Au Mouvement des caisses Desjardins (MCD), le coordonnateur des avantages sociaux relevant de la première vice-présidence en ressources humaines, Robert Desbiens, est à même de témoigner de l’accessibilité du produit.

Le 1er janvier, les employés ont automatiquement adhéré à un régime de base qui les couvre chacun pour 10 000 $ en cas de maladies graves. L'employeur défraie 80 % des coûts que M. Desbiens estime à 80 cents par employé par semaine (41,60 $ par an). Il en coûte donc 64 cents par semaine à l'employeur et 16 cents par semaine à l'employé (soit respectivement 33,28 $ et 8,32 $).

Un deuxième volet permet à l'employé de souscrire des montants additionnels à ses frais et en présentant des preuves d'assurabilité.

De plus, Desjardins maintient la protection à la retraite de l'employé, sur base collective et en fondant la tarification sur l'expérience à la fois des employés actifs et retraités.

Pour sa part, ACE INA a sondé ses propres clients pour connaître ce qui a motivé leurs choix.

Assuré depuis 2002 avec ACE INA, un groupe de 2000 employés dans le domaine de la technologie offre de l'assurance maladies graves facultative à ses employés depuis 2007. Les assurés se plaignaient que leur assurance invalidité longue durée ne les couvrait que dans 60 à 65% des cas. La compagnie a enregistré 10 réclamations depuis. Motif de sa décision : ajouter un facteur «wow» au régime. La compagnie a aussi réduit l'impact de ce choix sur son budget en réduisant d'autres garanties.

Une boîte d'avocats avec 1 000 employés a fait de même dans le but d'attirer de nouveaux employés. L'entreprise désirait pallier des lacunes dans l'admissibilité à l'invalidité de longue durée.

Une firme pétrolière s'est dotée d'un régime obligatoire de 50 000 $ de couverture pour chaque cadre et 10 000 $ pour chaque employé. Elle considérait ce choix comme une valeur importante aux yeux de ses employés.

Pour d'autres, le choix est motivé par un incident. Une chaîne d'alimentation de 1 200 employés, assurée chez ACE INA, s'est dotée d'un régime de base couvrant chaque employé pour 10 000 $ après que la conjointe du patron eût contracté un cancer du sein.

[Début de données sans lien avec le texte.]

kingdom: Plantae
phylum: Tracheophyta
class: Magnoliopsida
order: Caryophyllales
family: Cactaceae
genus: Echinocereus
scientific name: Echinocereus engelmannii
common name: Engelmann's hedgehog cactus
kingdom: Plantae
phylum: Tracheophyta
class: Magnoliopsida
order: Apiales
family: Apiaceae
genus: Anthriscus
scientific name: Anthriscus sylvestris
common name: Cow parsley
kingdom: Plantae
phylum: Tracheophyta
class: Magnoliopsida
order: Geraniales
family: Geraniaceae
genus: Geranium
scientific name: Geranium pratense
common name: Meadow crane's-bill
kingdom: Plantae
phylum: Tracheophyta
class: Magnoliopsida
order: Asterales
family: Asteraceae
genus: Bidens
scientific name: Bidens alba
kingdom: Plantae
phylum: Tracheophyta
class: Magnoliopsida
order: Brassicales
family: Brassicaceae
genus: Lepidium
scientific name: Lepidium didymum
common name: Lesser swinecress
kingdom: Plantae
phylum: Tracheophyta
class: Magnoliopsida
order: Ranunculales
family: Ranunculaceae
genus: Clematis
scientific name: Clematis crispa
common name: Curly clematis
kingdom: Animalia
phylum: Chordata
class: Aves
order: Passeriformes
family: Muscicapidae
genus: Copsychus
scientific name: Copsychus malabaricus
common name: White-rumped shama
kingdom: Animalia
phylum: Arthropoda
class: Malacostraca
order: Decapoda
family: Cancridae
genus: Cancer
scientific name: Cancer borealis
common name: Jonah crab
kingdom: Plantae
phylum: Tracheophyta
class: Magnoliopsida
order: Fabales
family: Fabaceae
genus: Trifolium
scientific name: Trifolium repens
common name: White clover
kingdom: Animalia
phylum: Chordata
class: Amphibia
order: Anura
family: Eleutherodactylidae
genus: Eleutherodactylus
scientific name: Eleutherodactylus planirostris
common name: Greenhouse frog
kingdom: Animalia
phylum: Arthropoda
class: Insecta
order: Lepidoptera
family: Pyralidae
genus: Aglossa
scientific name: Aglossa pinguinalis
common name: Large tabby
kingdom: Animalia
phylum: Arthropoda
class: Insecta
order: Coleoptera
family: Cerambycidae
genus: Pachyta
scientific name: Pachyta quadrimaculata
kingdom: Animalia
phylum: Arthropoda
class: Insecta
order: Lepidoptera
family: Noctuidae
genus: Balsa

Dans un article écrit en juin 2008 dans Benefits and Pensions Monitor, Eddy Levy cite les résultats d'une recherche menée par Chris Longo, médecin et professeur associé au DeGroote School of Business auprès de 282 patients atteints de cancer en Ontario. Des résultats éloquents. En effet, un patient sur cinq a révélé subir un lourd fardeau financier en raison de cette maladie, avec un coût oscillant entre 17 358 $ et 32 428 $ durant une période de 11 mois (la durée moyenne du traitement pour l'ensemble des participants).

Des courtiers constatent que le besoin est de mieux en mieux compris dans le marché. « Nous en vendons énormément au niveau collectif », soutient Pierre Saddik, de Saddik International Actuariat Conseil, une firme qui travaille en partenariat avec Les conseillers en avantages sociaux Sage, un cabinet basé à Québec.

Bien sûr, ce ne sont que de petits montants, de dix ou quinze mille dollars, observe-t-il. « Mais les conseillers ont compris. Pas nécessairement besoin d'une couverture de 100 000 $ en maladies graves. »

Pour lui, les avenues de croissance sont dans les services d'assistance, et pas seulement Best Doctors. Il pense à des entreprises qui négocient les soins aux meilleurs coûts avec divers hôpitaux. C'est le cas de la firme www.timelymedical.ca. « Grâce à ces firmes, il est maintenant possible de dénicher un pontage coronarien pour une fraction des 100 000 $ qu'il en coûtait avant », soutient M. Saddik.

Ces firmes arrivent à négocier des coûts avantageux en raison de leur volume. TimelyMedical offre en fait à ses clients d'accéder à un pontage coronarien pour 16 000 $ dans un délai de 48 heures. Même délai pour l'angioplastie, moyennant une somme de 12 500 $.

Selon un service similaire disponible sur le site www.wockhardthospitals.net, on peut obtenir un pontage coronarien pour 8500 $ US à Bangalore en Inde. Un double remplacement valvulaire sera accessible pour 14 000 $ US et l'angioplastie pour un coût entre 7 500 $ US et 8 500 $ US, toujours au même endroit.

Difficile de se passer d'une telle couverture, ajoute M. Saddik, quand on sait que le coût moyen d'un régime collectif pour maladies graves est de 6 $ du 1 000 $ de couverture. Selon lui, la gestion des soins de santé pavera la voie du succès pour l'assurance maladies graves en collectif.